A powerful image in the film comes from the “hydrotherapy” that both Annie and Charles undergo. Darwin’s inner struggle manifests itself physically as a terrible illness, for which the questionable nineteenth-century therapy of standing under a torrent of icy-cold water is employed. This image of Darwin, and in flashback the frail, tiny figure of his daughter, being beaten down by the water represents a kind of baptism or spiritual/intellectual purification. But it is a baptism unto death (baptism is already a metaphor for death), a process meant to save that in fact kills. The ambiguity of this image in the film is deeply disturbing, but powerful as it once again materializes the immense, uncontrollable weight of a godless universe.
On the more positive side, “Creation” is also a film about the soul. We are shown the tragic story of an orangutan in captivity, and the bond it develops with its owner; the animal displays love, trust, relationality, intelligence, even a terrible, aching sadness. In short, it displays the divine “spark” we normally associate with only human beings. As any pet owner has experienced, animals have emotions, personalities, and so possess an inherent value as much more than commodities.

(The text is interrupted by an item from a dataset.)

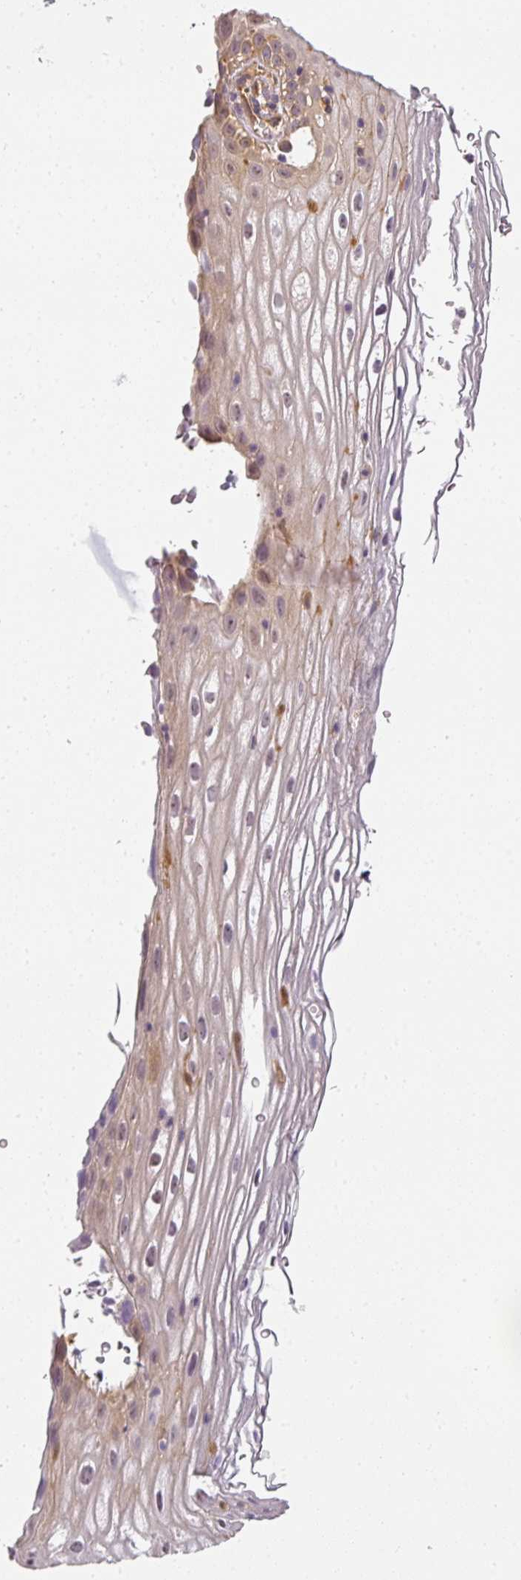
{"staining": {"intensity": "weak", "quantity": "<25%", "location": "cytoplasmic/membranous"}, "tissue": "vagina", "cell_type": "Squamous epithelial cells", "image_type": "normal", "snomed": [{"axis": "morphology", "description": "Normal tissue, NOS"}, {"axis": "morphology", "description": "Adenocarcinoma, NOS"}, {"axis": "topography", "description": "Rectum"}, {"axis": "topography", "description": "Vagina"}, {"axis": "topography", "description": "Peripheral nerve tissue"}], "caption": "IHC histopathology image of unremarkable human vagina stained for a protein (brown), which reveals no expression in squamous epithelial cells.", "gene": "ANKRD18A", "patient": {"sex": "female", "age": 71}}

This begs the question, especially in the context of a film about evolution, of how the human soul developed from prehistory to the present; what Fr. Karl Rahner called the process of “ensoulment,” the differentiation over time of the spiritual human being from more primitive ancestors. Of course, the “ensoulment” of an orangutan calls this, too, into question, as does the ubiquitous issues of Eurocentrism and the colonial mindset; the beginning of the film features two indigenous children snatched from their ‘primitive’ island home, unsuccessfully “Christianized” when brought back to England. Do the Europeans have more of a “soul” than the island-dwellers? This assumption has undergirded all sorts of misappropriations of both evolutionary biology and Christian conviction.
The minister at the Darwin family’s parish clings to a Victorian “all creatures great and small / the Lord God loves them all” view of nature. Such a sentimental paradigm for the natural world, whether informed or not by a theological notion of Providence, is clearly not the goal of this film. Just as in Werner Herzog’s documentary “Grizzly Man,” we are confronted with nature in all its bewildering cruelty and complexity; sentimentality is naive, unrealistic and ultimately dangerous. “Creation” leaves us with a range of questions about the uniqueness of the human condition, about family, relationships, identity; we are left to wonder that there can be such things as beauty and love in such a hostile cosmos. As to the question of whether or not Darwin’s faith survives, or whether special “creation” and “evolution” can coexist, we are not given the easy prospect of synthesis as in “Inherit the Wind” when ‘Henry Drummond’ (aka Clarence Darrow) picks up together in his hands a copy of “The Origin of Species” and the Bible. Instead, the problematic remains a mystery, a series of enigmas that resist being unravelled.
Rahner, Karl. Hominisation : the evolutionary origin of man as a theological problem. Montreal: Palm Publishers, 1965.